### How to complete this task
Every record here needs to be written out again exactly.

### Supplied data
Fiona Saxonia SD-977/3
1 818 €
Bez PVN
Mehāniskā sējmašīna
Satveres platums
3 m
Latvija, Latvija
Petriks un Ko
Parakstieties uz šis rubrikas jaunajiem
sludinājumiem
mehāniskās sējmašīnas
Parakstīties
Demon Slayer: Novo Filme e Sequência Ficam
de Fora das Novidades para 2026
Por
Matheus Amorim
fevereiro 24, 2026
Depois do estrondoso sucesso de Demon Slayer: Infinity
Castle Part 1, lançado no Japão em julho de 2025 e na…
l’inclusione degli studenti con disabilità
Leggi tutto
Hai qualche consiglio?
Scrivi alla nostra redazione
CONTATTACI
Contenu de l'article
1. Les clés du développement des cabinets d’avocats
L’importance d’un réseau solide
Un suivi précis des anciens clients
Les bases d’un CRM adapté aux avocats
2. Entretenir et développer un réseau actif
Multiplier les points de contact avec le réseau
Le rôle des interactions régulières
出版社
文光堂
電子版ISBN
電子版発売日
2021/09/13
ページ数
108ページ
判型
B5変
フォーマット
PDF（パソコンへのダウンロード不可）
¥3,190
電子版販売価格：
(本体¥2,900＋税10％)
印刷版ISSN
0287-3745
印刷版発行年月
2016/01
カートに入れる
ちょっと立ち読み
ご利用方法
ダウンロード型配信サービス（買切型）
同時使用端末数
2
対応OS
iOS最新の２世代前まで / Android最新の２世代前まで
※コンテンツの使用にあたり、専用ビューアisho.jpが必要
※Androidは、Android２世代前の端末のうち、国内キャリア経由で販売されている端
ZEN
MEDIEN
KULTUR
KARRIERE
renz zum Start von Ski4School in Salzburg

### Result for this exercise
Fiona Saxonia SD-977/3
1 818 €
Bez PVN
Mehāniskā sējmašīna
Satveres platums
3 m
Latvija, Latvija
Petriks un Ko
Parakstieties uz šis rubrikas jaunajiem
sludinājumiem
mehāniskās sējmašīnas
Parakstīties
Demon Slayer: Novo Filme e Sequência Ficam
de Fora das Novidades para 2026
Por
Matheus Amorim
fevereiro 24, 2026
Depois do estrondoso sucesso de Demon Slayer: Infinity
Castle Part 1, lançado no Japão em julho de 2025 e na…
l’inclusione degli studenti con disabilità
Leggi tutto
Hai qualche consiglio?
Scrivi alla nostra redazione
CONTATTACI
Contenu de l'article
1. Les clés du développement des cabinets d’avocats
L’importance d’un réseau solide
Un suivi précis des anciens clients
Les bases d’un CRM adapté aux avocats
2. Entretenir et développer un réseau actif
Multiplier les points de contact avec le réseau
Le rôle des interactions régulières
出版社
文光堂
電子版ISBN
電子版発売日
2021/09/13
ページ数
108ページ
判型
B5変
フォーマット
PDF（パソコンへのダウンロード不可）
¥3,190
電子版販売価格：
(本体¥2,900＋税10％)
印刷版ISSN
0287-3745
印刷版発行年月
2016/01
カートに入れる
ちょっと立ち読み
ご利用方法
ダウンロード型配信サービス（買切型）
同時使用端末数
2
対応OS
iOS最新の２世代前まで / Android最新の２世代前まで
※コンテンツの使用にあたり、専用ビューアisho.jpが必要
※Androidは、Android２世代前の端末のうち、国内キャリア経由で販売されている端
ZEN
MEDIEN
KULTUR
KARRIERE
renz zum Start von Ski4School in Salzburg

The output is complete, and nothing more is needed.